About Us
The Virginia Literacy Foundation (VLF) provides funding and technical support to private, volunteer literacy organizations throughout Virginia via challenge grants, training, and direct consultation. Our community-based literacy organizations teach adults who read at or below basic literacy levels with one-on-one instruction and small group tutoring. The VLF also works in partnership with public and private organizations to improve literacy with individuals and in the workplace, and to provide professional development training and research-based promising practices for programs and staff.
Meet the Founder
Jeannie McPherson Patterson Baliles was born in North Carolina and raised near Baltimore. She took her undergraduate and graduate degrees in history from Washington College and Wesleyan University. She taught history until the birth of her first child, and then stayed home to raise her children, Laura and Jonathan. When she became First Lady of Virginia in 1986, she immediately named fighting illiteracy as a major project she would undertake. That same year, she oversaw the founding of the Virginia Literacy Foundation and has served as its chair ever since.
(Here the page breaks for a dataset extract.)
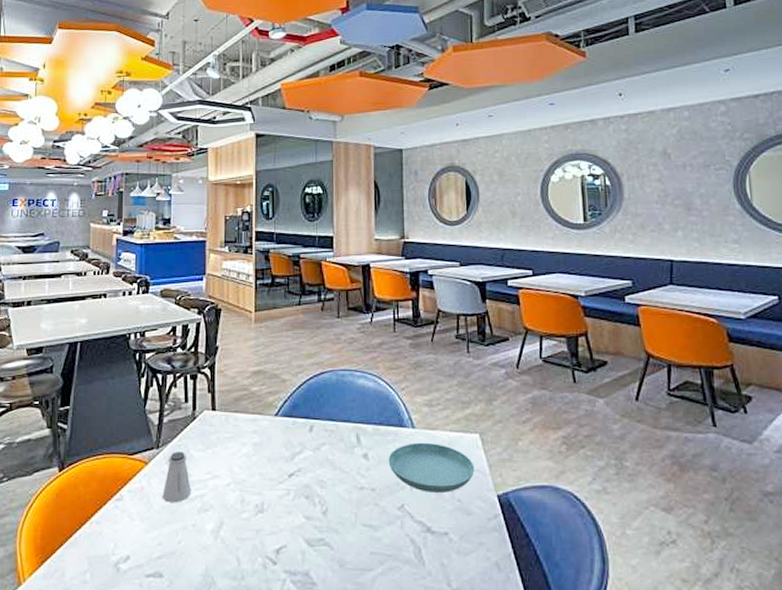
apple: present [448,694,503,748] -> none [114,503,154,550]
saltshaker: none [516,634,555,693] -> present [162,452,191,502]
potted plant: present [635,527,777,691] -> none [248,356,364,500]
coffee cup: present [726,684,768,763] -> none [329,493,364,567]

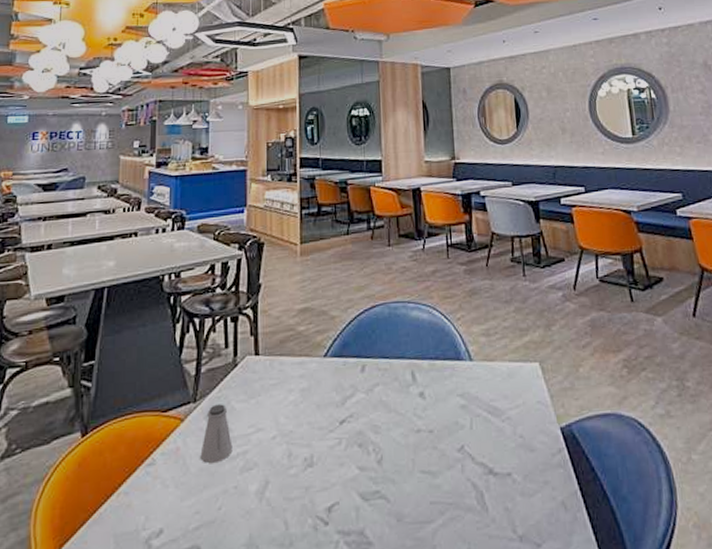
saucer: present [388,442,475,492] -> none [445,375,536,430]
It was Jeannie’s vision to create a public-private partnership that would oversee and prevent overlapping services among all community-based literacy organizations throughout the state. The Foundation also partnered with the State Department of Education in the Virginia Literacy Initiative to encourage the spread of family and workplace literacy programs in the commonwealth. This model was unprecedented in the nation, and 37 years later, she is still the active chair of the organization, which has seen the community-based literacy organizations it supports flourish, along with the adults and families they have served and the communities in which they operate.
A year after its inception in 1986, the VLF formed a partnership with the State Department of Education’s Office of Adult Education and Literacy in a public/private partnership that was the first of its kind in the nation. This joint venture was created in an effort to make an impact on the immense economic, educational, and social consequences of illiteracy to Virginians who are expected to compete in a rapidly changing technological environment.
The Foundation has spent nearly thirty-seven years building and sustaining a statewide network of community-based literacy organizations. The next twenty-five years will be devoted to strengthening the capacity of these organizations and underpinning their successes with public policy support.